An dieser Stelle habe ich schon einmal darauf hingewiesen, dass es seit einigen Jahren ein Spannungsverhältnis zwischen den Begriffen ‚Philologie‘ und ‚Kulturwissenschaft‘ gibt. Für einige schließen sich ‚Philologie‘ und ‚Kulturwissenschaft‘ aus, für andere sind es unterschiedliche Verfahren, die durchaus miteinander kombiniert werden können, und für wieder andere sind ‚Philologie‘ und ‚Kulturwissenschaft‘ letztlich dasselbe – nur dass erstere etwas antiquierter klingt als letztere.
Angesichts dieser unterschiedlichen, sich vielfach widersprechenden Bedeutungen verwundert es auch nicht, dass viele Literaturwissenschaftler den Begriff ‚Philologie‘ derzeit als Kampfbegriff zu besetzen versuchen bzw. das ‚Philologe-Sein‘ anderen Kollegen absprechen, um sich selbst indirekt zu profilieren. Doch wer so verfährt, tut meist so, als sei hinlänglich klar, was einen Philologen ausmache. Wie wenig das heute, aber auch in den letzten 200 Jahren der Fall war, versuchen Uwe Wirth und ich nun in einer Anthologie zu dokumentieren.

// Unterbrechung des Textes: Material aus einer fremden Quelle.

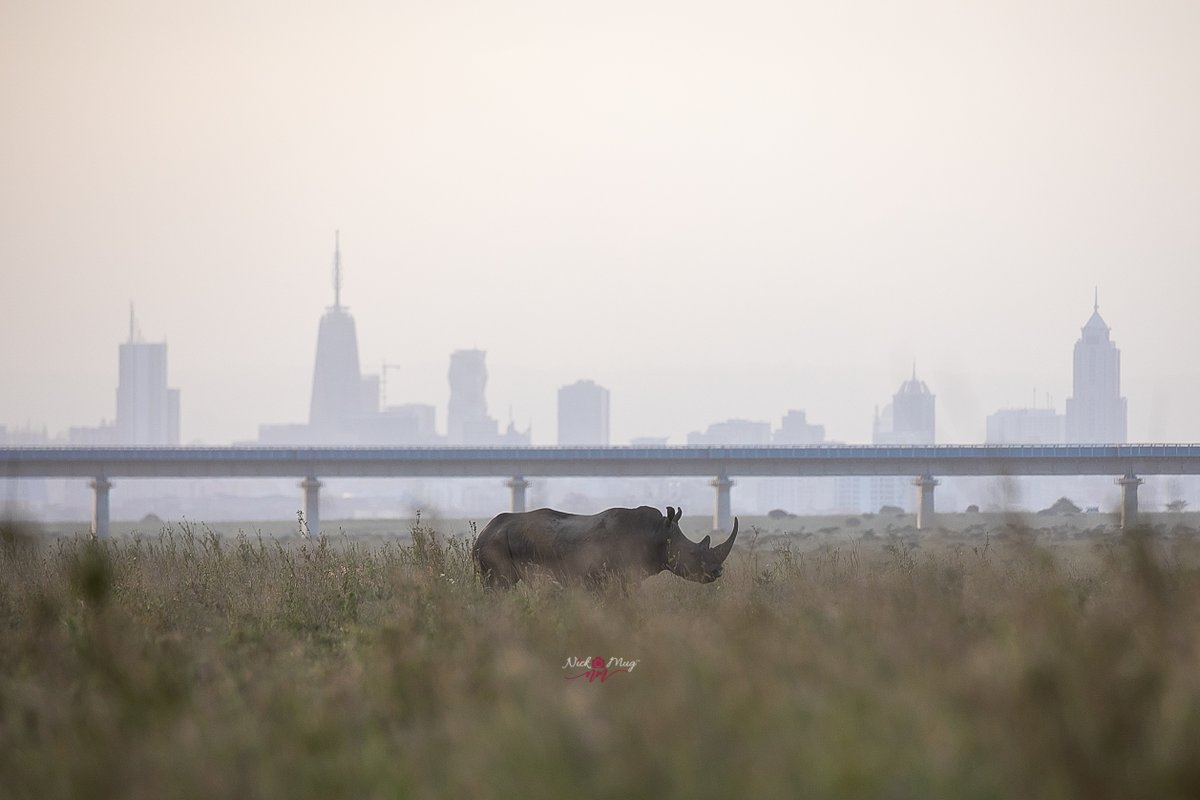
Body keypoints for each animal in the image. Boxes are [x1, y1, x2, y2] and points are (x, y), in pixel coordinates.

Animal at [473, 505, 738, 588]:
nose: (718, 572)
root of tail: (484, 530)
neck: (657, 533)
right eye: (692, 553)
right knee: (499, 586)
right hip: (495, 543)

Ob es uns gelungen ist, das sollen freilich andere entscheiden. Es wäre sehr nett, wenn Leser ihre Meinungen zu der Anthologie hier als Kommentar posten würden.
Ich würde – ohne ein wirklicher Kenner der Debatte zu sein – die Philologie für eine bestimmte Art der wissenschaftlichen Praxis halten, die ich wiederum einigen Vertretern der Kulturwissenschaft als (Inter-)Disziplin nicht immer zugestehen möchte. Philologisch als eine Minimaldefintion ist für mich so etwas wie „Quellentreue“. Wem das zu altmodisch anmutet, mag auch „close reading“ sagen. Damit verbinde ich keine bloße „Textgläubigkeit“ (an das, was „da steht“). Eine philologische Kulturwissenschaft sollte sich aber stark am Material bewegen und ihre Interpretationen transparent und nachvollziehbar machen, sie mit Lektüre „sättigen“. Das ist m.E. nicht immer der Fall, vor allem dann, wenn irgendwelche Begriffe aufgerufen werden und dahinter eine Klammer steht (Herr XYZ 2003). Als ob damit irgend etwas getan wäre, außer eine Duftmarke zu hinterlassen oder einen Kollegen zu grüßen. Eine philologische Kulturwissenschaft sollte in ihrer interdisziplinäre Arbeit einfach kritischer mit ihren Referenzen umgehen. Das ist zwar nur ein Minimalverständnis von „philologischer Kulturwissenschaft“, aber es ist eben auch nicht selbstverständlich…
Danke für den Lektürehinweis! Ich werde mir das Buch gern ansehen und bei Gelegenheit hier vielleicht auch noch einen Kommentar dazu abgeben.